A jury comprising arts executive Kevin Garland, editor and columnist Martin Levin, and 2013 Taylor Prize winner Andrew Preston selected the following 12 titles:
- Tim Cook, The Necessary War, Volume One: Canadians Fighting the Second World War 1939
- Michael Harris, The End of Absence: Reclaiming What We’ve Lost in a World of Constant Connection (HarperCollins Canada)
- Plum Johnson, They Left Us Everything (Penguin Canada)
- Naomi Klein, This Changes Everything: Capitalism vs. the Climate (Knopf Canada)
- Rory MacLean, Berlin: Imagine a City (Little, Brown/Hachette)
- Charles Montgomery, Happy City: Transforming Our Lives Through Urban Design (Anchor Publishing)
- David O’Keefe, One Day in August: the Untold Story Behind Canada’s Tragedy at Dieppe (Random House Canada)

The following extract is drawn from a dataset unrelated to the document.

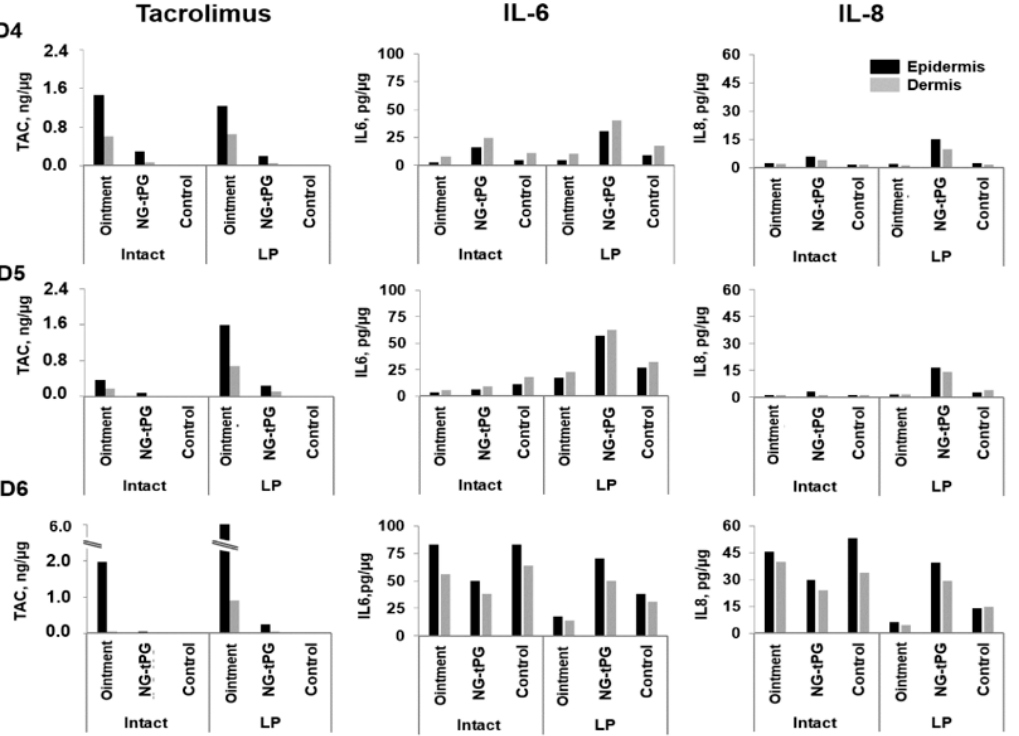
Figure 1. Tacrolimus skin penetration and expression of the inflammatory cytokines IL-6 and IL-8 after topical application of tacrolimus ointment or nanogel formulation (tacrolimus final dosage 5 µg/cm 2 ) on breast skin from three different donors (D4–6). Skin barrier was left intact or treated with LP prior to the application of the test formulations. Control skin was treated with 0.9% NaCl solution. TAC: tacrolimus; LP: laser poration; NG-tPG: nanogels based on thermoresponsive polyglycerol.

- Alexandra Richie, Warsaw 1944: Hitler, Himmler, and the Warsaw Uprising (HarperCollins Canada)
- Stephen Smith, Puckstruck: Distracted, Delighted, and Distressed by Canada’s Hockey Obsession (Greystone Books)
- Barbara Taylor, The Last Asylum: A Memoir of Madness in our Times (Hamish Hamilton Canada)
- M.G. Vassanji, And Home Was Kariakoo: A Memoir of East Africa (Doubleday Canada)
- Kathleen Winter, Boundless: Tracing Land and Dream in a Northwest Passage (House of Anansi Press)
The shortlist will be announced Jan. 15 and the prize awarded at a ceremony in Toronto March 2. Each shortlisted author will receive $2,000. The winner will also be invited to read at next year’s IFOA and will choose the recipient of the $10,000 RBC Taylor Prize Emerging Writer’s Award.